## TASK INSTRUCTIONS:
For the material that follows, return exactly the lines from the one with "ring dip: (419, 363)" through the one with "pinky tip: (388, 339)", both ends included.

....

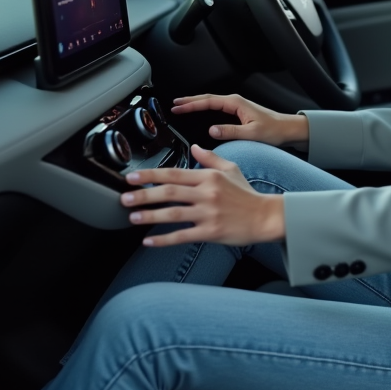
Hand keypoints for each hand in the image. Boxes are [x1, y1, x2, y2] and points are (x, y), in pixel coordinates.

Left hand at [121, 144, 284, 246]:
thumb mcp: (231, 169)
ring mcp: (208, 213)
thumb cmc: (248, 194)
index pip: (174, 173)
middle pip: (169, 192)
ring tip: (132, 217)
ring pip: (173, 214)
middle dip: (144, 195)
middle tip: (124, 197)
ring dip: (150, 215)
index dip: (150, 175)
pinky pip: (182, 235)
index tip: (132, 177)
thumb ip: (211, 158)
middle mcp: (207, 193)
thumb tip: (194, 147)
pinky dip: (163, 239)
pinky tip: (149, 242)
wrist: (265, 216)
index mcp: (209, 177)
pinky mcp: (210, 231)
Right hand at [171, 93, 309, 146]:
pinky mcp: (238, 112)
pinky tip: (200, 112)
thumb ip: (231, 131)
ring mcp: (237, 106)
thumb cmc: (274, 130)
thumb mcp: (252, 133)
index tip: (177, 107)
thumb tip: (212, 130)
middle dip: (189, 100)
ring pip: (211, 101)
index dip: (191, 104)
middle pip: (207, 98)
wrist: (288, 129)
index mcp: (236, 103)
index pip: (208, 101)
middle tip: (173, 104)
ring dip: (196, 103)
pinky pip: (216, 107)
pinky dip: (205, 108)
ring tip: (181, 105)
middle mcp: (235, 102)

....

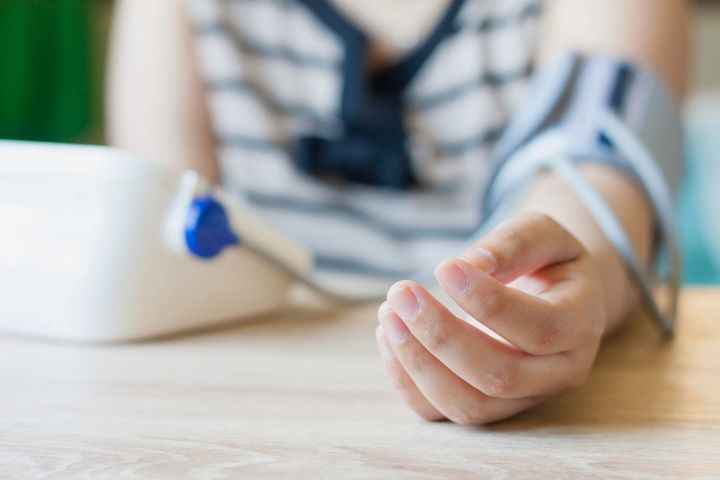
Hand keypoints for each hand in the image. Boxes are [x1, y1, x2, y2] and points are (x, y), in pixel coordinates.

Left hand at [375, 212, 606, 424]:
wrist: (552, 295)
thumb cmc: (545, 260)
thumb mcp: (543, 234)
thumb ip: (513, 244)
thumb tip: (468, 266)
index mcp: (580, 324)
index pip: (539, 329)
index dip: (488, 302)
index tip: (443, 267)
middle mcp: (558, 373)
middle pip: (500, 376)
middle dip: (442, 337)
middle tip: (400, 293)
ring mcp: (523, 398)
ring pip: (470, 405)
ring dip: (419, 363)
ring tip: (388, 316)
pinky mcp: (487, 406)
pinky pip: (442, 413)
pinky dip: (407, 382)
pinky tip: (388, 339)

....

## RESULT BELOW:
ring dip: (419, 363)
ring tip: (388, 316)
pinky mcp: (487, 406)
pinky pip: (442, 413)
pinky dip: (407, 382)
pinky tip: (388, 339)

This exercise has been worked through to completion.